"Jadi kamu menyamakan aku dengan iblis"
"Ya, kalau percaya saja tanpa tindakan? Kamu berarti pengikut iblis. Anak iblis"
"Terserah kamulah. Bukti apa lagi? Aku tidak mengerti maksudmu"
"Katamu kamu percaya Tuhan tapi kamu putus asa dan minta mati lagi. Disini kamu menantikan malaikat. Malaikat penolong atau malaikat maut, sama saja. Orang yang percaya kepada Tuhan itu tidak putus asa seperti kamu. Dia punya pengharapan di dalam Tuhan. Apakah kamu benar-benar sudah siap untuk mati?"
"Sudah"
"Yakin?"
"Yakin"
"Bagaimana dengan anak-anak kamu yang masih kecil-kecil? Sudah siapkah kamu meninggalkannya? Bagaimana dengan istrimu yang tidak mempunyai pekerjaan sama sekali? Bagaimana dia membesarkan dan menafkahi mereka nantinya? Bagaimana dengan semua orang-orang yang kamu kasihi dan yang mengasihimu, sudah siapkah kamu meninggalkan mereka? Bagaimana dengan... bla... bla... bla...

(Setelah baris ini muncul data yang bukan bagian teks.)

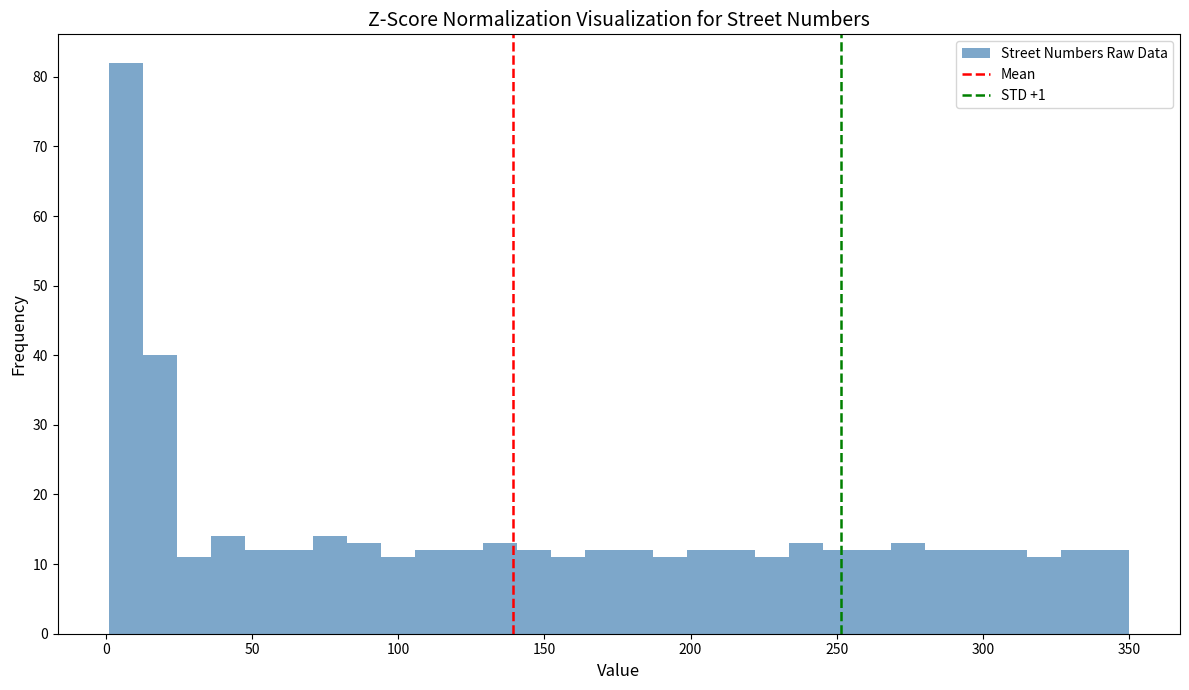

Around what value on the x-axis is the tallest bar? Give the approximate position of its centre, as read against the axis.

5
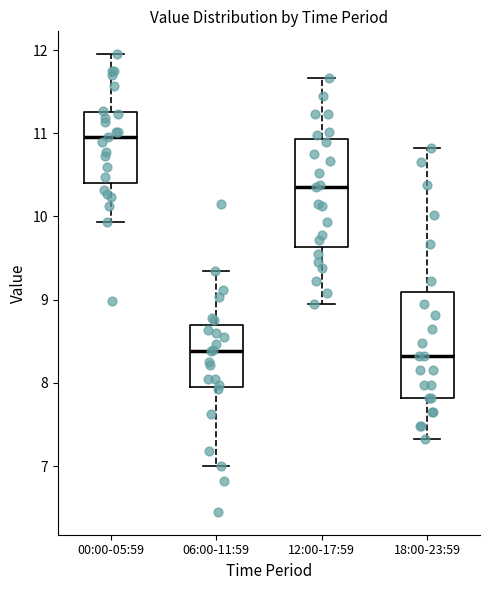

Reading left to right, read every box against the y-axis: the position of its median line, the range the box covers, and the ends of its whiskers. The values are not printed on the chart, so give them approximately, as read against the axis.

00:00-05:59: median 11.0, box 10.4 to 11.3, whiskers 9.9 to 12.0
06:00-11:59: median 8.4, box 8.0 to 8.7, whiskers 7.0 to 9.4
12:00-17:59: median 10.4, box 9.6 to 10.9, whiskers 9.0 to 11.7
18:00-23:59: median 8.3, box 7.8 to 9.1, whiskers 7.3 to 10.8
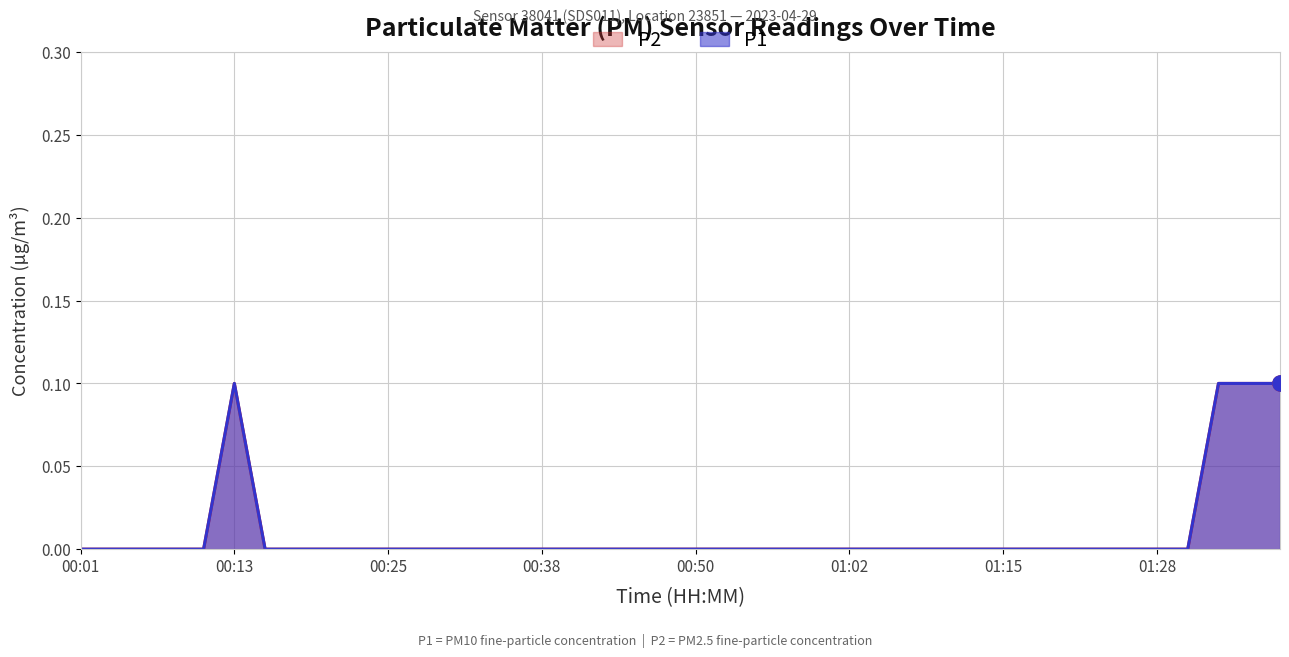

What are all the series names shown in the legend?

P1, P2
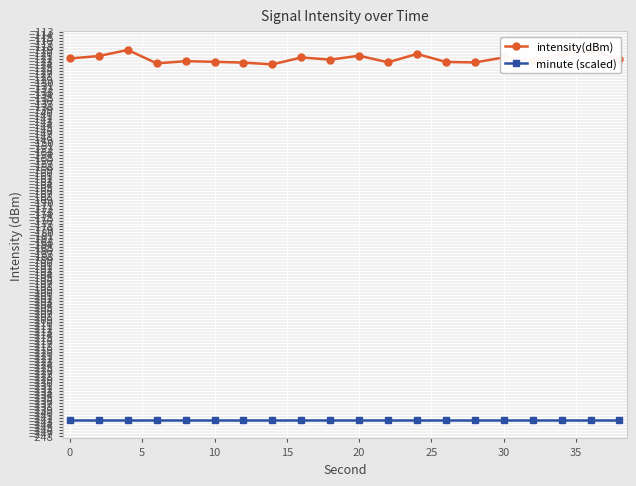

Rank the series by their maximum value, from highest to lowest.

intensity(dBm), minute (scaled)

Dia terus bertanya dan bertanya tanpa jeda dan tidak memberikan kesempatan kepadaku untuk menjawab. Dan tiba-tiba dia meraih jala di depannya, memakaikannya seperti baju terusan mulai dari ujung kepalanya hingga menutupi kakinya. Dan lagi-lagi semuanya berubah menjadi gelap. Jala ditubuhnya berubah menjadi jubah hitam, wajahnya berubah gelap dan menakutkan. Matanya bersinar, lebih terang dari cahaya senter 50 watt.
Belum lagi aku menjawabnya, tiba-tiba dia sudah mengambil sabit mautnya dan menghujamkannya persis mengenai ulu hatiku. Dan... seketika semuanya berubah menjadi terang. Aku seperti berada di dunia lain. Terang... terang... dan tak pernah gelap lagi.